= Silvia Grijalba =

Spanish journalist and writer

Silvia Grijalba (born 1967 in Madrid) is a journalist, writer and cultural manager in the music field.  She directs the Cervantes Institute in Cairo and Alexandria, after having been manager of the Rafael Pérez Estrada Foundation and director of the Gerald Brenan House in Malaga, Spain. She was awarded the Fernando Lara Novel Prize in 2011.

== Biography ==
Linked to the Spanish newspaper El Mundo since its foundation, she was an editor in the culture section. She has been contributor in other media specialized in music such as Glamour, Ruta 66, Rolling Stone or Vogue.

She broke away from the professional world as a journalist to creative writing. Her writing career began with two novels, Alivio Rápido (2001) and Atrapada en el Limbo (2005); six years later published Contigo Aprendí (With You I Learned), a work that takes place between Spain, Cuba and New York, where she novels the life of her paternal grandmother married to an Indiano. She won the Fernando Lara Novel Prize, worth 120,000 euros. Her last published novel is Tú me acostumbraste (2014). She is also the author of several music-related essays, such as Dios salve a la movida (2006), Palabra de rock, Antología de letristas españoles (2008), Más que famosos, and The rise and fall of the fascination with rock (2015) which constitutes a journey through her anecdotes as a music journalist for many years.
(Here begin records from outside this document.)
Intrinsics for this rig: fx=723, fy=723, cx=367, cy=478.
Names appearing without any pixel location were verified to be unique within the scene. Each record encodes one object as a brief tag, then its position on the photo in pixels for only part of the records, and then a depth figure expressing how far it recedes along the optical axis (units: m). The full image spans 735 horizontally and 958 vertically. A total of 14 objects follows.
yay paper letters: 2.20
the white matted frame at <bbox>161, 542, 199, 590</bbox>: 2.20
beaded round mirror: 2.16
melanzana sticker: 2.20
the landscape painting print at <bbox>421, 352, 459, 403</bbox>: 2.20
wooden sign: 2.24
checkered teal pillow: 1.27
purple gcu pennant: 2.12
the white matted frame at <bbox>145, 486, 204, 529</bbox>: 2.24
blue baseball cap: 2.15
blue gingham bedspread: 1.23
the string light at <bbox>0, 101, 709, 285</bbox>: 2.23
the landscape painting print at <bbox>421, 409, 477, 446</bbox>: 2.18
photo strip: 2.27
She is also the author of Depeche Mode's Biography (1997), the first published in Spanish about the British group.

As a cultural manager, she has directed the festival Spoken Word Palabra y Música (Seville and Gijón, among other cities) and Poesía del Rock (Málaga), and has been the Manager of the Rafael Pérez Estrada Foundation and Director of the Gerald Brenan House in Málaga.

Since 2017 she has been Director of the Cervantes Institute in Cairo and Alexandria.